Directions for this task
Exact reproductions of all the entries, please, and no pictures.

Before-and-after page screenshots
*****

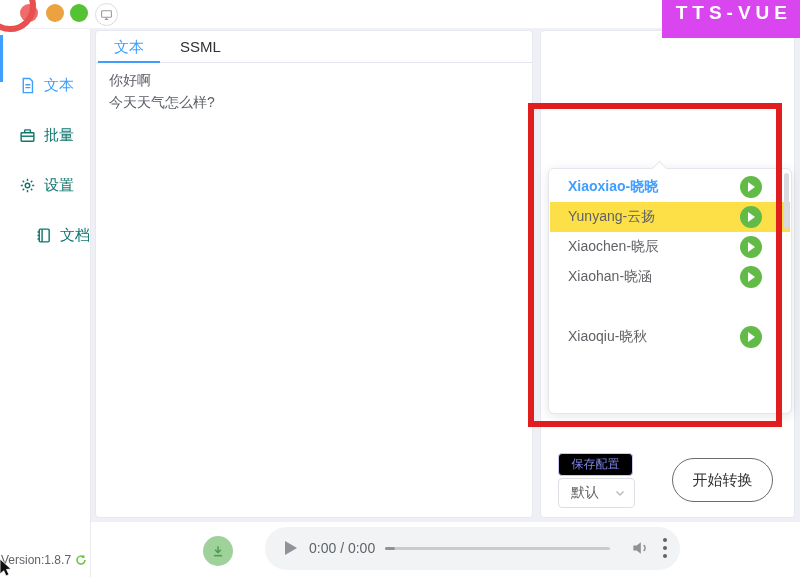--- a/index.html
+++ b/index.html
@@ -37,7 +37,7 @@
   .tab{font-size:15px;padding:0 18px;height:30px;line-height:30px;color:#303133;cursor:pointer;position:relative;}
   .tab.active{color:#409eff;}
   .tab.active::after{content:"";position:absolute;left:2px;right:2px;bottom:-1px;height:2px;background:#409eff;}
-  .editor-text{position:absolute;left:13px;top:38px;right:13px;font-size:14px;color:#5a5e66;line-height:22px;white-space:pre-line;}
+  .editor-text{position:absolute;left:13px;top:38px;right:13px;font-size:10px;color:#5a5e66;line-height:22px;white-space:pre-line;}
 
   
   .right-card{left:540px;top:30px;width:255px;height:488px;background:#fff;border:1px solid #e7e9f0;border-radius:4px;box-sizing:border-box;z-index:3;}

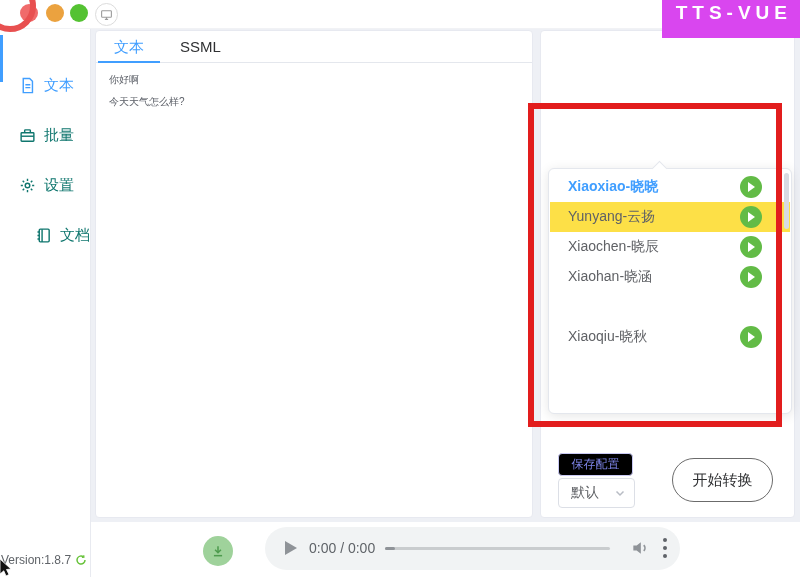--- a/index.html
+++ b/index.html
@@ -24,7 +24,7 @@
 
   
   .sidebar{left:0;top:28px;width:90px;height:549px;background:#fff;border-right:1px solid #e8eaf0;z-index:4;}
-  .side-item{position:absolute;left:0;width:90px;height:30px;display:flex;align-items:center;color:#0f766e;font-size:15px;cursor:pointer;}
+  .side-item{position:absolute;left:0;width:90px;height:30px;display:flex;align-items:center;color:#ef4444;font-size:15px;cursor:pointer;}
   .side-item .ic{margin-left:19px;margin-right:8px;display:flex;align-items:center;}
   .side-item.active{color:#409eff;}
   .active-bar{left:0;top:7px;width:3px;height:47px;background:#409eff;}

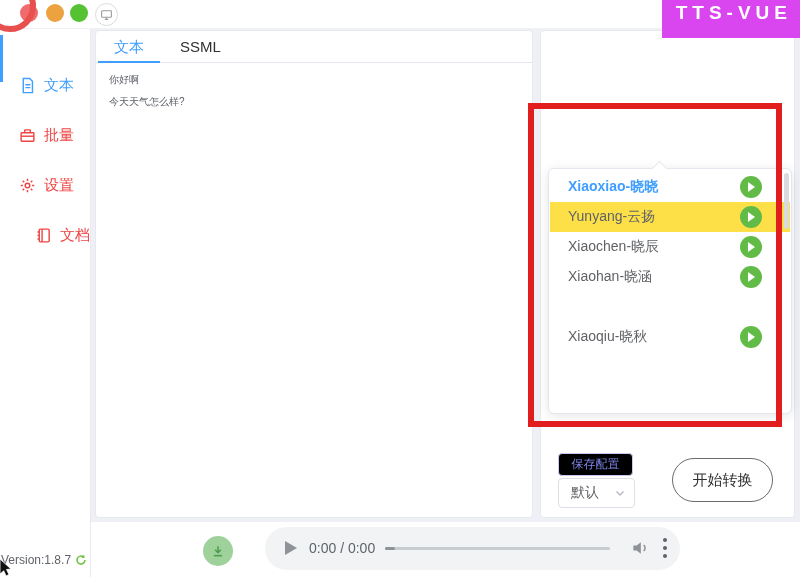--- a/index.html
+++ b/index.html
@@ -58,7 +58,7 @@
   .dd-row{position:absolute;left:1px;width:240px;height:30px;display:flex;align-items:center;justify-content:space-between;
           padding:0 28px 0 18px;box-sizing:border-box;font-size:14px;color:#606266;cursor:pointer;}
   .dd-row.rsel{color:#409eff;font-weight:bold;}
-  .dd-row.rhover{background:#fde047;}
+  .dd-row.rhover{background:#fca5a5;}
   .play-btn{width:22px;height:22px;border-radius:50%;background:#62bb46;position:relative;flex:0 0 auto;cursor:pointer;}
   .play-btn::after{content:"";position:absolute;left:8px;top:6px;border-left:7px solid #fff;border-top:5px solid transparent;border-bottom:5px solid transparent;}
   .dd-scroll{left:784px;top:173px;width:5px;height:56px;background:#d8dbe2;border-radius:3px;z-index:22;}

*****

Response for this exercise
--- a/index.html
+++ b/index.html
@@ -37,7 +37,7 @@
   .tab{font-size:15px;padding:0 18px;height:30px;line-height:30px;color:#303133;cursor:pointer;position:relative;}
   .tab.active{color:#409eff;}
   .tab.active::after{content:"";position:absolute;left:2px;right:2px;bottom:-1px;height:2px;background:#409eff;}
-  .editor-text{position:absolute;left:13px;top:38px;right:13px;font-size:14px;color:#5a5e66;line-height:22px;white-space:pre-line;}
+  .editor-text{position:absolute;left:13px;top:38px;right:13px;font-size:10px;color:#5a5e66;line-height:22px;white-space:pre-line;}
 
   
   .right-card{left:540px;top:30px;width:255px;height:488px;background:#fff;border:1px solid #e7e9f0;border-radius:4px;box-sizing:border-box;z-index:3;}

--- a/index.html
+++ b/index.html
@@ -24,7 +24,7 @@
 
   
   .sidebar{left:0;top:28px;width:90px;height:549px;background:#fff;border-right:1px solid #e8eaf0;z-index:4;}
-  .side-item{position:absolute;left:0;width:90px;height:30px;display:flex;align-items:center;color:#0f766e;font-size:15px;cursor:pointer;}
+  .side-item{position:absolute;left:0;width:90px;height:30px;display:flex;align-items:center;color:#ef4444;font-size:15px;cursor:pointer;}
   .side-item .ic{margin-left:19px;margin-right:8px;display:flex;align-items:center;}
   .side-item.active{color:#409eff;}
   .active-bar{left:0;top:7px;width:3px;height:47px;background:#409eff;}

--- a/index.html
+++ b/index.html
@@ -58,7 +58,7 @@
   .dd-row{position:absolute;left:1px;width:240px;height:30px;display:flex;align-items:center;justify-content:space-between;
           padding:0 28px 0 18px;box-sizing:border-box;font-size:14px;color:#606266;cursor:pointer;}
   .dd-row.rsel{color:#409eff;font-weight:bold;}
-  .dd-row.rhover{background:#fde047;}
+  .dd-row.rhover{background:#fca5a5;}
   .play-btn{width:22px;height:22px;border-radius:50%;background:#62bb46;position:relative;flex:0 0 auto;cursor:pointer;}
   .play-btn::after{content:"";position:absolute;left:8px;top:6px;border-left:7px solid #fff;border-top:5px solid transparent;border-bottom:5px solid transparent;}
   .dd-scroll{left:784px;top:173px;width:5px;height:56px;background:#d8dbe2;border-radius:3px;z-index:22;}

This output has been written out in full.